■ Task item: Restate verbatim the span of lines below between the line with "28: (269, 110, 5.79)" and the line with "39: (278, 117, 5.73)", including those two lines, and only that span.
*** Opening of Data extracts ***
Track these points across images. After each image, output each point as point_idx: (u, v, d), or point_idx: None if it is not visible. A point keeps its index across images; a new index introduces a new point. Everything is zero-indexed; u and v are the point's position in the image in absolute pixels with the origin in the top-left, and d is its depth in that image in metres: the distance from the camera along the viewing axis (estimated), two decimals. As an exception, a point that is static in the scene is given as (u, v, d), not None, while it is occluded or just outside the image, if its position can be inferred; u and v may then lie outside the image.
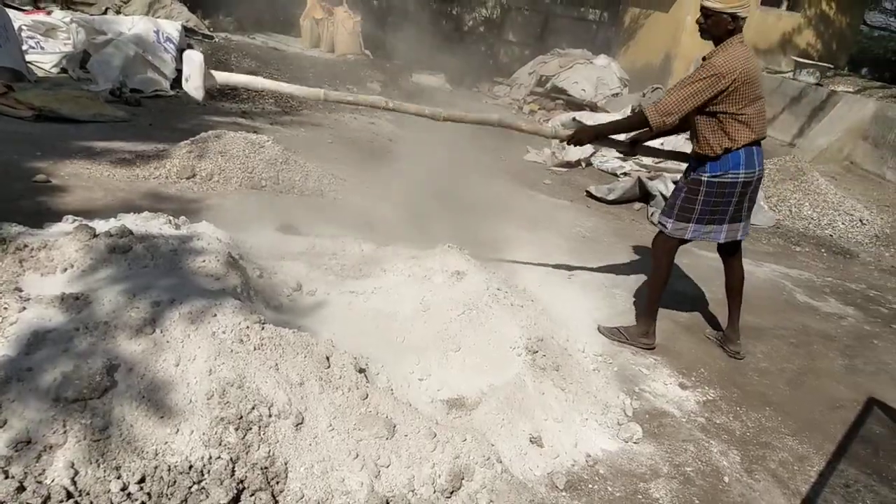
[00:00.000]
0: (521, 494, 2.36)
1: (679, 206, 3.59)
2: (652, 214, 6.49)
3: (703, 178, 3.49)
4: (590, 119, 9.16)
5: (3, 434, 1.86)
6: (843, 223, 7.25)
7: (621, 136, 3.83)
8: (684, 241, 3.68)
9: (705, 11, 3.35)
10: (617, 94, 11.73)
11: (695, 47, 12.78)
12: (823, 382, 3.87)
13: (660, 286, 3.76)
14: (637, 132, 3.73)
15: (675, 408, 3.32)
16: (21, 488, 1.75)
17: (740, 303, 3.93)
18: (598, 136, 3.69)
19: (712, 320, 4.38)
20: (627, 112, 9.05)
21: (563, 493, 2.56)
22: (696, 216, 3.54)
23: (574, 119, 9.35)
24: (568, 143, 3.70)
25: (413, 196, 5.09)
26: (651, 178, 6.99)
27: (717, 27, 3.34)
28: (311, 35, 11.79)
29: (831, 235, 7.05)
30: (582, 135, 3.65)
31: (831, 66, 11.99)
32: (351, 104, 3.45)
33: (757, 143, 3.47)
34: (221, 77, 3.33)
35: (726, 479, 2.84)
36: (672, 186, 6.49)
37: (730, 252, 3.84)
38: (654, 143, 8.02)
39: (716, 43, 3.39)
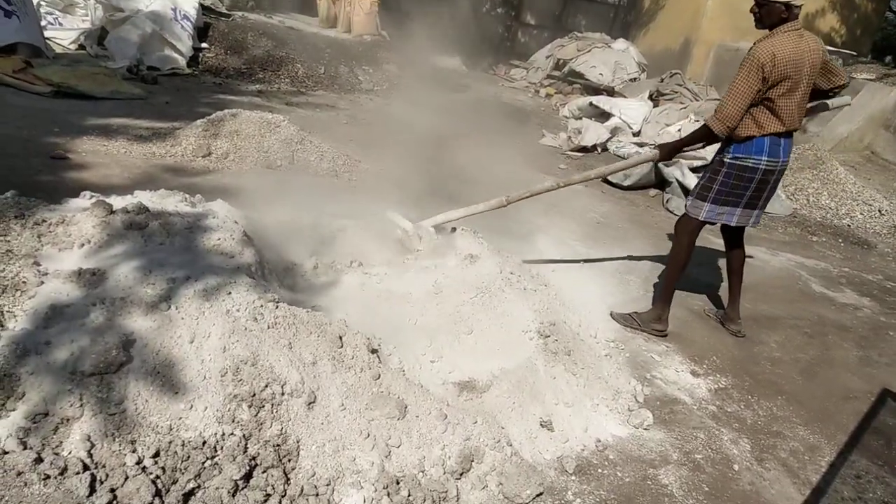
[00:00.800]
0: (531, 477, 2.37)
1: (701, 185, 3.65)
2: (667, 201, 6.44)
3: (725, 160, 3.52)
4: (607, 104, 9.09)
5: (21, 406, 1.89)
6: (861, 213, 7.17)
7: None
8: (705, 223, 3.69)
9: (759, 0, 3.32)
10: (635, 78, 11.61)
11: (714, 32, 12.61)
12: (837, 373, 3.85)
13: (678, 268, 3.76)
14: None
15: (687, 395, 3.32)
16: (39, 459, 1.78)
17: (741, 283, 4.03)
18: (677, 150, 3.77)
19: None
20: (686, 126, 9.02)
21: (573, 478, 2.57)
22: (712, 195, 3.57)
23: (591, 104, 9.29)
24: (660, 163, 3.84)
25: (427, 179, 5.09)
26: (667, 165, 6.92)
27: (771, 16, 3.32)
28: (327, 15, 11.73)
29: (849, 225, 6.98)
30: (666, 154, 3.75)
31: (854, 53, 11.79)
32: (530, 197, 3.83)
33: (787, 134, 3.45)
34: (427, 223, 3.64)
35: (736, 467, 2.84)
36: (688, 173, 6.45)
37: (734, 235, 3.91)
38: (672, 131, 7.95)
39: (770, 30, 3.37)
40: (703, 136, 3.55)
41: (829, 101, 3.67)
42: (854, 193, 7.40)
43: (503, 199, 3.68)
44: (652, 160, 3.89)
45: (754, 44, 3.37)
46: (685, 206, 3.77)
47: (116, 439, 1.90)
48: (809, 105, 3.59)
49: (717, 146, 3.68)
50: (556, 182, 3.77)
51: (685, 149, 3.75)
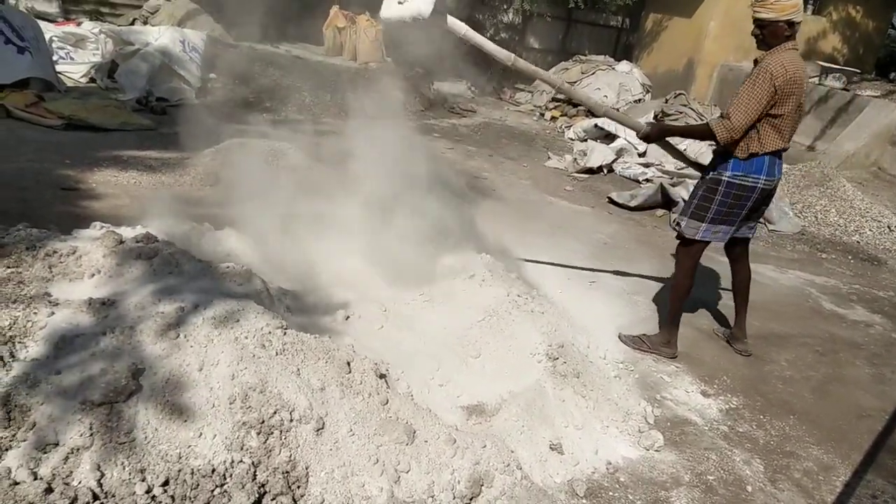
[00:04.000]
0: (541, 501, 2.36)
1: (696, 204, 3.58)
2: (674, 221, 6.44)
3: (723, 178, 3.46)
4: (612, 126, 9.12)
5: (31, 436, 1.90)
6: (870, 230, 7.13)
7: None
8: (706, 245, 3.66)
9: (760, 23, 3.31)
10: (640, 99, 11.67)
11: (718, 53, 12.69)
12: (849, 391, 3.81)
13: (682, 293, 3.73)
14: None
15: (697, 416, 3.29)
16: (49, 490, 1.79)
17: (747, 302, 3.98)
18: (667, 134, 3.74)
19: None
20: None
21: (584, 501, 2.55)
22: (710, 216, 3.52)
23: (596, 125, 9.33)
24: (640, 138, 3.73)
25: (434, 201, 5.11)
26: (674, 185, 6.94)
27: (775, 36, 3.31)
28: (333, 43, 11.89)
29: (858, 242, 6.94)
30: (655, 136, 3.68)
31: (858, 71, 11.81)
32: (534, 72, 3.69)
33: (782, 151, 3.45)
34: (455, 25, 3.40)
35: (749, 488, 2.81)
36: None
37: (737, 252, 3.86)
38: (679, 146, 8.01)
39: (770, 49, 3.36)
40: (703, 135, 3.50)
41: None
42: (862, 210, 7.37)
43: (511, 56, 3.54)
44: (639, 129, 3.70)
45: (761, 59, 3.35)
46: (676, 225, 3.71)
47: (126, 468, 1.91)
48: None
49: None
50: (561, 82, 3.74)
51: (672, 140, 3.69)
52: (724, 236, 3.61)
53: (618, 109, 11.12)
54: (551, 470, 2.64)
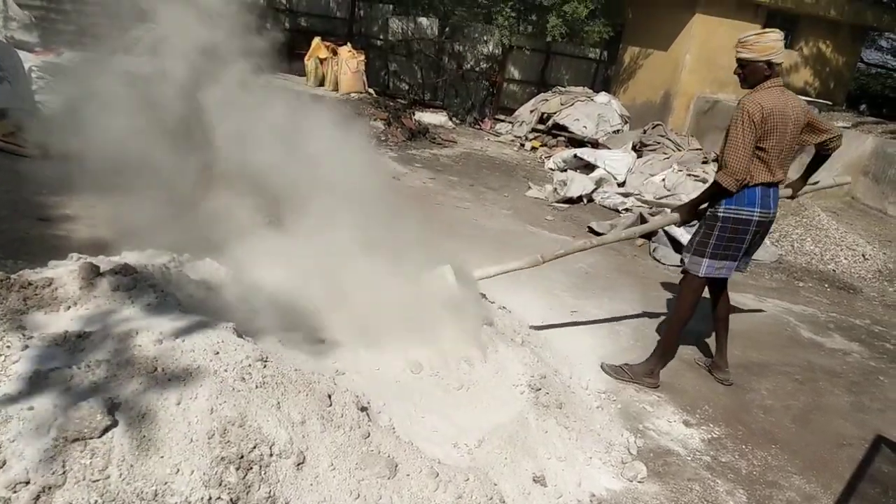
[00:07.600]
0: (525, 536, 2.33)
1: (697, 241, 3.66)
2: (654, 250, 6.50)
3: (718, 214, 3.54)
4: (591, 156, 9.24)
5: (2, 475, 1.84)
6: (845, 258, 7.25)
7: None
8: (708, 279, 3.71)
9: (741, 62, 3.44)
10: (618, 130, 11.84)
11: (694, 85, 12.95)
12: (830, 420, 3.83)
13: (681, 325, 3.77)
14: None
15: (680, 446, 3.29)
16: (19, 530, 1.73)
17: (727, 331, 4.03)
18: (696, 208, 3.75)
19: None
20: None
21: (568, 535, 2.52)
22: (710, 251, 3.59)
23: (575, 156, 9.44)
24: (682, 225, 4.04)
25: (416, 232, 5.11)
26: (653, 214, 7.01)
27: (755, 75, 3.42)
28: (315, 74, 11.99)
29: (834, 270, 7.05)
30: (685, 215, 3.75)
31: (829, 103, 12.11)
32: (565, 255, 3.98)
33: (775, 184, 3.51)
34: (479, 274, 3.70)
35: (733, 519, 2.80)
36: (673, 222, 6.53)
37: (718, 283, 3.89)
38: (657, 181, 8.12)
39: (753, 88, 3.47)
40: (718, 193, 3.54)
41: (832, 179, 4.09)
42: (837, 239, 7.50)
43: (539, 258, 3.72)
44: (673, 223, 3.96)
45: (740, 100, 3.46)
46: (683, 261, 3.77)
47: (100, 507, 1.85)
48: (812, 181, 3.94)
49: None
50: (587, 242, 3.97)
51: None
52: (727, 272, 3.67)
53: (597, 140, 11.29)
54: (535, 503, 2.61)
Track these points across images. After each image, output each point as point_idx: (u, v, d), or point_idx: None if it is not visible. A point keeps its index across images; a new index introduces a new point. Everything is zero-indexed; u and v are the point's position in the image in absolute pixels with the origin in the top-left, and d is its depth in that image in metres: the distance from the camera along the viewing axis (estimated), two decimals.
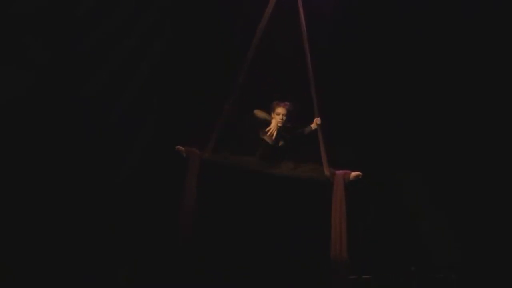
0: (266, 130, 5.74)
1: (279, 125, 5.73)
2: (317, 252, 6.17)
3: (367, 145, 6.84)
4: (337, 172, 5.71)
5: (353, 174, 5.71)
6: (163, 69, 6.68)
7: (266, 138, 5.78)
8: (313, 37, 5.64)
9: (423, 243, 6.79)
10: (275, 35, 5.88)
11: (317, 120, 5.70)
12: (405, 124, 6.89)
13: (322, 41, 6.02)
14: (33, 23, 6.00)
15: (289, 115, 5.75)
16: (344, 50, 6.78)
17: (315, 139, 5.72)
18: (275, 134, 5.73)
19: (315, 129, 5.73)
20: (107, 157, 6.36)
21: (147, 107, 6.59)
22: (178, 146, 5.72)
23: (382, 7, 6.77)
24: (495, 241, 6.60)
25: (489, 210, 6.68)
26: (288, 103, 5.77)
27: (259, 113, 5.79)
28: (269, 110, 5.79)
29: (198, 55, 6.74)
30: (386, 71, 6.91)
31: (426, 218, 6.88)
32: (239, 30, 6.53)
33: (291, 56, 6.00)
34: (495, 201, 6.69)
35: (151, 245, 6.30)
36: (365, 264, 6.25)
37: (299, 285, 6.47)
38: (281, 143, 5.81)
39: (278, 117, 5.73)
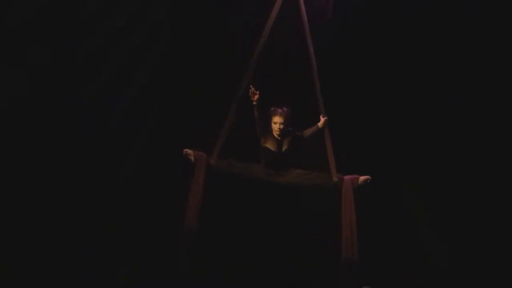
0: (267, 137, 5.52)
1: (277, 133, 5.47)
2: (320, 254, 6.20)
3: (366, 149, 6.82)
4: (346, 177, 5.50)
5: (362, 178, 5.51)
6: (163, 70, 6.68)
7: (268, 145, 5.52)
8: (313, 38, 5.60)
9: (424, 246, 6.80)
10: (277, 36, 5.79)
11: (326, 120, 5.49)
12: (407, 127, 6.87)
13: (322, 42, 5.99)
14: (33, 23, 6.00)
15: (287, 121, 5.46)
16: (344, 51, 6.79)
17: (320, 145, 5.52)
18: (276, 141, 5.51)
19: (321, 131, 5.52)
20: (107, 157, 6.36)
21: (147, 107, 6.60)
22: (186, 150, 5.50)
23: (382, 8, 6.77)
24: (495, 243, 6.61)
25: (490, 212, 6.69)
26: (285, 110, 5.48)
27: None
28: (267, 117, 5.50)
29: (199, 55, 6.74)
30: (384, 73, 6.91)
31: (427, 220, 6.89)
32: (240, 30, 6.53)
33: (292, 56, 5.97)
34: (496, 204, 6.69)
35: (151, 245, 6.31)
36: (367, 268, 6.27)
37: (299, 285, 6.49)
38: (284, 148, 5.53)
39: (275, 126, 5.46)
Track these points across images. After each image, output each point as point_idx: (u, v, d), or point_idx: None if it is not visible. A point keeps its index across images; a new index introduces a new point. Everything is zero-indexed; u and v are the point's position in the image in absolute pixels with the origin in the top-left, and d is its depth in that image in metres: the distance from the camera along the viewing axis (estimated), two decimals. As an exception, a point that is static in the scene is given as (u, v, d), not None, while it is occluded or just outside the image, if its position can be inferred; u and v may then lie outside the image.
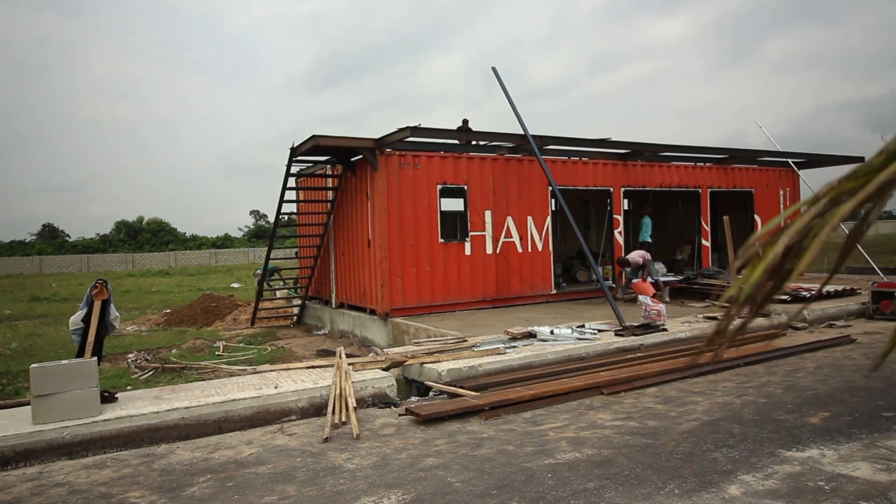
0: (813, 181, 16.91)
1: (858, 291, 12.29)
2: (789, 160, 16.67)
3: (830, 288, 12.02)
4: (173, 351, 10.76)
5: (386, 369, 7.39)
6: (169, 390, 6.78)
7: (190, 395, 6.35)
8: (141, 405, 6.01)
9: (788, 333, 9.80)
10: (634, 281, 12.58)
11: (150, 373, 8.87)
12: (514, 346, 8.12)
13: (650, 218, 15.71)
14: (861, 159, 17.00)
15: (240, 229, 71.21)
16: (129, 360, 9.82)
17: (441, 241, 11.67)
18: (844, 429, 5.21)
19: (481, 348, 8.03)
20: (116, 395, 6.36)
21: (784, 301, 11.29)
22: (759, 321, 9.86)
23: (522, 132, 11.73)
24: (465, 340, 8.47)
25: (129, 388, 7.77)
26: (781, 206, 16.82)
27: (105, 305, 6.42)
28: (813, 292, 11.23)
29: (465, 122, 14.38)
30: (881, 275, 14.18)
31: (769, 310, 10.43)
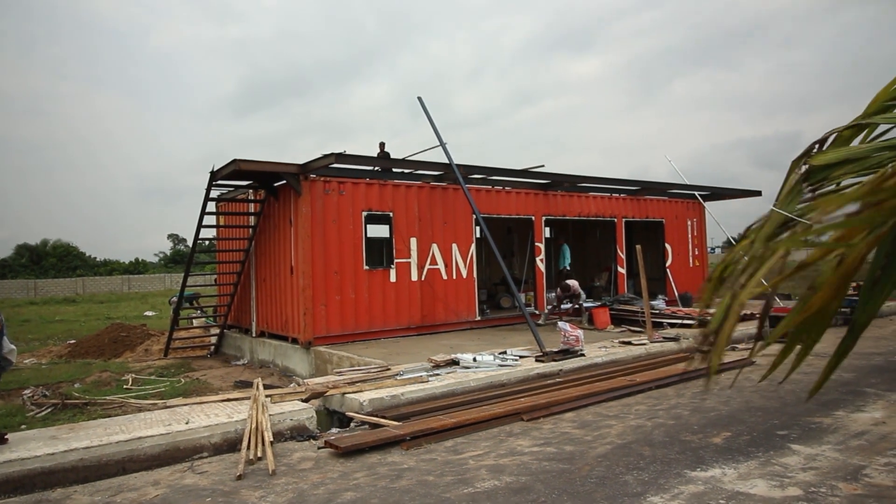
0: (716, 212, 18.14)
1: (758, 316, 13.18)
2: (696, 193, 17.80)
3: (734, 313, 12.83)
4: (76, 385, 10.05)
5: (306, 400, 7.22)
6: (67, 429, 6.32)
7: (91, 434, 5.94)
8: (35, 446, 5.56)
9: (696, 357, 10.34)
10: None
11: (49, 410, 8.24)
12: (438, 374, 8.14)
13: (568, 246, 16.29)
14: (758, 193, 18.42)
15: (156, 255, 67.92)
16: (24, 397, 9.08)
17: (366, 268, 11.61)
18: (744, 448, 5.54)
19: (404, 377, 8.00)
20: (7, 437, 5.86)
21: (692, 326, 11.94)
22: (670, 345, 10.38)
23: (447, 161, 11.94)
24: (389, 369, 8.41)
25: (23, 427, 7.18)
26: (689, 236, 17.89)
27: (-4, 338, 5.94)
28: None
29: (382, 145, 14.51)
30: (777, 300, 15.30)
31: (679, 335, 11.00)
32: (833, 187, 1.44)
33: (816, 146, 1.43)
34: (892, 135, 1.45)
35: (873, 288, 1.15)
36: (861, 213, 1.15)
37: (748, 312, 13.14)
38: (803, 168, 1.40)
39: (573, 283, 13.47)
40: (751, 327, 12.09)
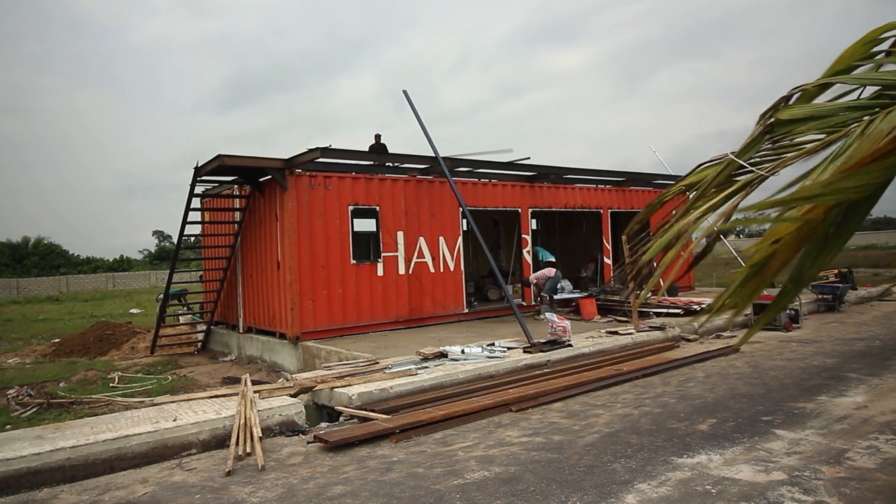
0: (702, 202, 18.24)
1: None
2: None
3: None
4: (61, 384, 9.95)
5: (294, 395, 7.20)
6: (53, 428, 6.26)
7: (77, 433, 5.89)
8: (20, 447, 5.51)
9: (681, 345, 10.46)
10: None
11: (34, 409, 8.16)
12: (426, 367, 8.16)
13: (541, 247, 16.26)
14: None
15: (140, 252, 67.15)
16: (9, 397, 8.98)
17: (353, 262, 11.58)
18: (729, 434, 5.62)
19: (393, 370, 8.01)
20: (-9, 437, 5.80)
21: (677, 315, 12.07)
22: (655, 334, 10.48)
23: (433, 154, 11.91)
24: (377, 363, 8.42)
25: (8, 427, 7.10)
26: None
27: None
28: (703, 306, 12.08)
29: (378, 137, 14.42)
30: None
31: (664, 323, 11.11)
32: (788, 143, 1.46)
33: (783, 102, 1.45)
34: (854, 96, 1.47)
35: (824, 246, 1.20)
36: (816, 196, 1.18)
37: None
*** Close of Data extracts ***
■ Reply to the exercise:
28: (269, 110, 5.79)
29: (198, 55, 6.74)
30: (386, 71, 6.91)
31: (426, 218, 6.88)
32: (239, 30, 6.53)
33: (291, 56, 6.00)
34: (495, 201, 6.69)
35: (151, 245, 6.30)
36: (365, 264, 6.25)
37: (299, 285, 6.47)
38: (281, 143, 5.81)
39: (278, 117, 5.73)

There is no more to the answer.